* _Work order_
Look at every line below and count those containing "back". Answer with the number only.

* _Entries supplied_
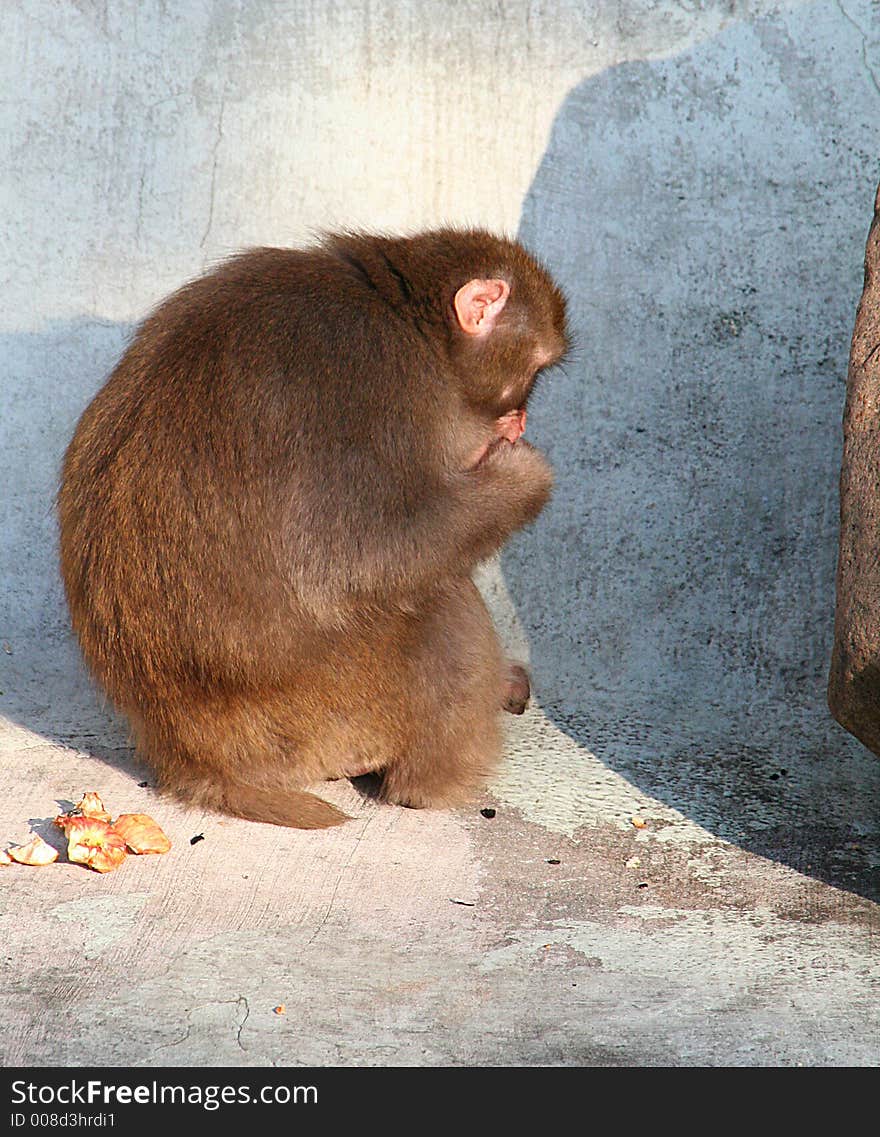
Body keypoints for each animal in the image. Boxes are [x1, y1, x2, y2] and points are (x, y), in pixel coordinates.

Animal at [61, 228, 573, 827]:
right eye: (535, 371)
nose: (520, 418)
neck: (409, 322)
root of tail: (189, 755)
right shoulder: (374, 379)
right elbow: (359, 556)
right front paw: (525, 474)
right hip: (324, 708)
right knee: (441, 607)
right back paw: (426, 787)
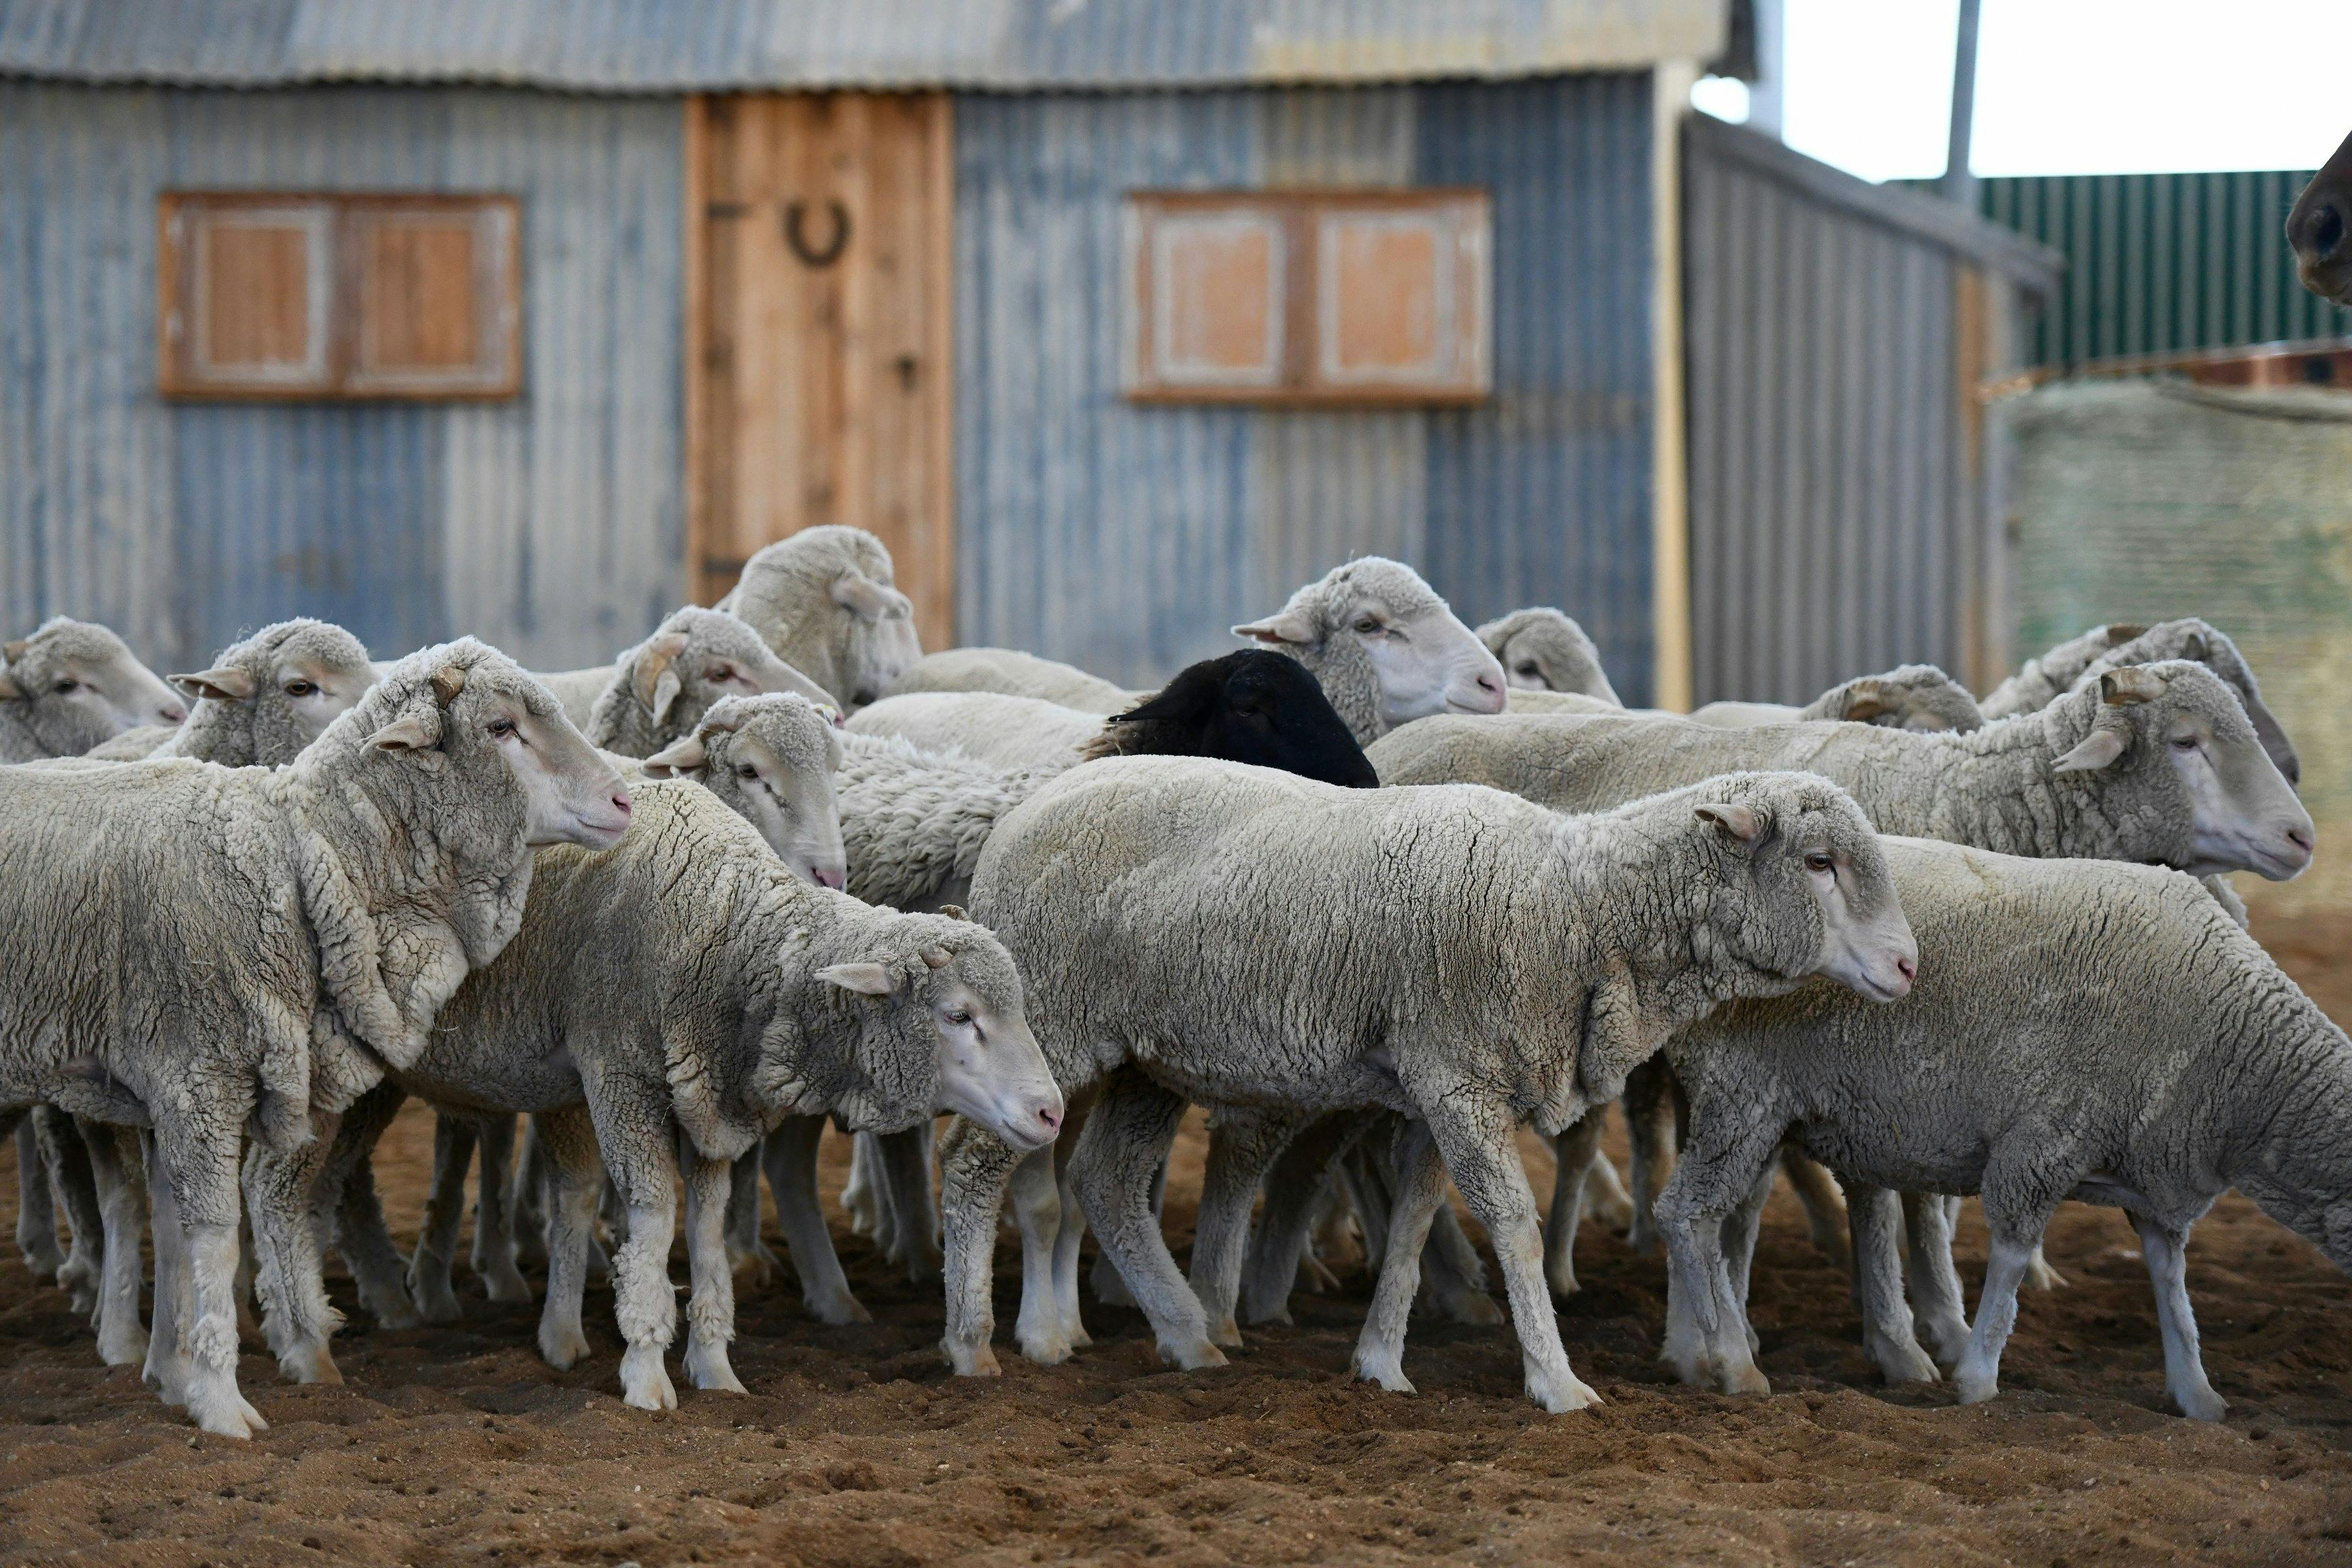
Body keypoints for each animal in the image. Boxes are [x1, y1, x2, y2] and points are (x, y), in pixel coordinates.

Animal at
--
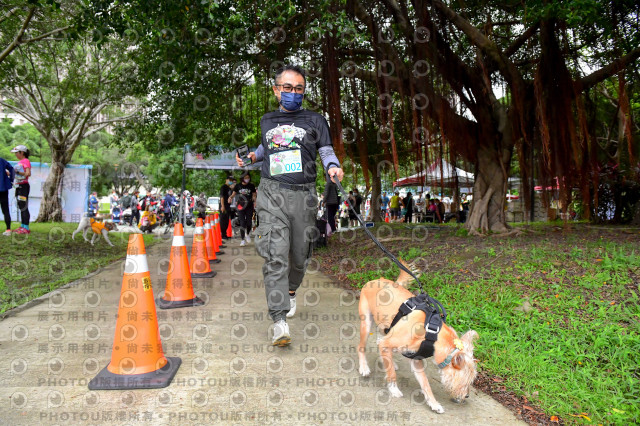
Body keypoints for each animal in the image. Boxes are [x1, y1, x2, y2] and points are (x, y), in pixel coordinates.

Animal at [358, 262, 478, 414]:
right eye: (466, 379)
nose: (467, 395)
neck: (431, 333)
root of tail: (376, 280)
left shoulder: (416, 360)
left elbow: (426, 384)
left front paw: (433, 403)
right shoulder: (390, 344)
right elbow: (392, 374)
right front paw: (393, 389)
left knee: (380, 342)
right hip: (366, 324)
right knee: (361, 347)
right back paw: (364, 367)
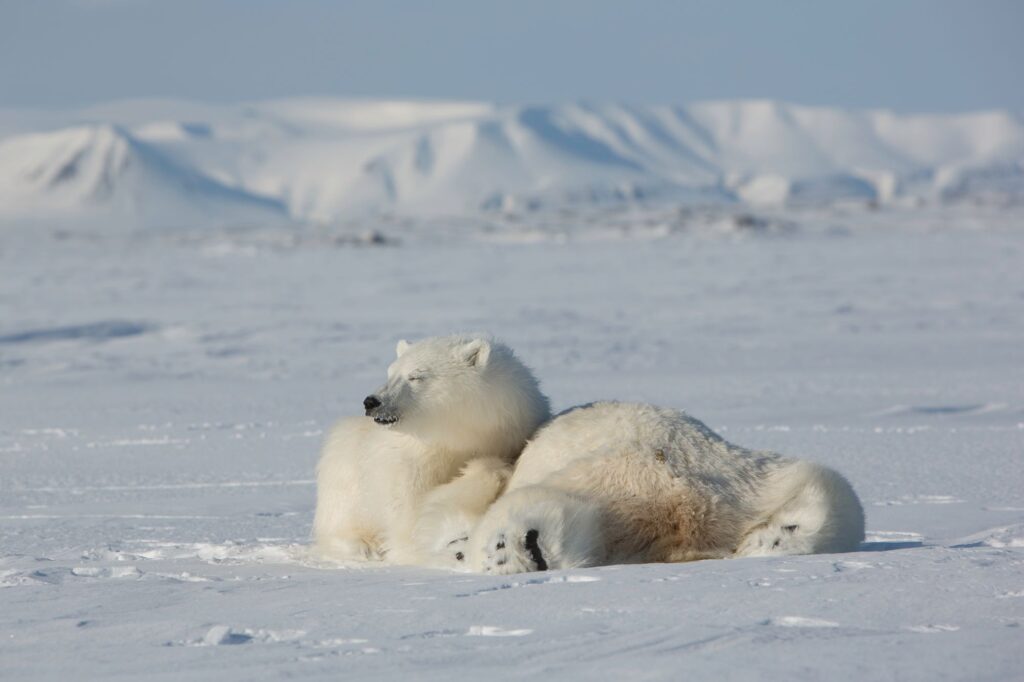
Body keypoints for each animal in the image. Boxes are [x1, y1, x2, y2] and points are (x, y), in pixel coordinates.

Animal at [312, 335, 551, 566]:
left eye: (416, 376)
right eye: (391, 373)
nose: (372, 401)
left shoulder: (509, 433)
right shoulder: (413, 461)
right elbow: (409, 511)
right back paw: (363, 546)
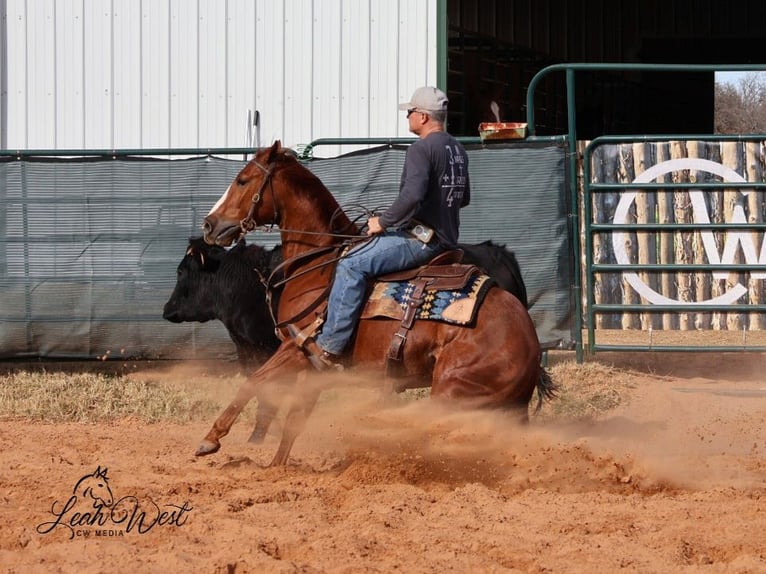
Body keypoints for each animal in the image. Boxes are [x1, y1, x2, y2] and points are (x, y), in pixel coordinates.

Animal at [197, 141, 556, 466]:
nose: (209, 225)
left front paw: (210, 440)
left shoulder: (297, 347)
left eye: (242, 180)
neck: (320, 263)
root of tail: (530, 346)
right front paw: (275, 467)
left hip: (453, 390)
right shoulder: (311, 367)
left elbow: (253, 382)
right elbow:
==
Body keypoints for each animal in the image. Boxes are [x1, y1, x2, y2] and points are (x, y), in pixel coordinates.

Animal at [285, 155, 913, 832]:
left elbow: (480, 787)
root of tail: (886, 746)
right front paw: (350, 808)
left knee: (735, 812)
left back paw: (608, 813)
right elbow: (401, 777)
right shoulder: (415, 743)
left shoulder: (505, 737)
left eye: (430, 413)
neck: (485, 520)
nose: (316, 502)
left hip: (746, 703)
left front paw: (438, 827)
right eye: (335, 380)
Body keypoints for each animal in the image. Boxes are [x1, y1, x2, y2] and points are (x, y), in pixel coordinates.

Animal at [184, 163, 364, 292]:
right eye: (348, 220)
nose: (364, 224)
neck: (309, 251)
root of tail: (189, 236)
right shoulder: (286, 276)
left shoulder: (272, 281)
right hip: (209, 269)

* _Exercise response_
4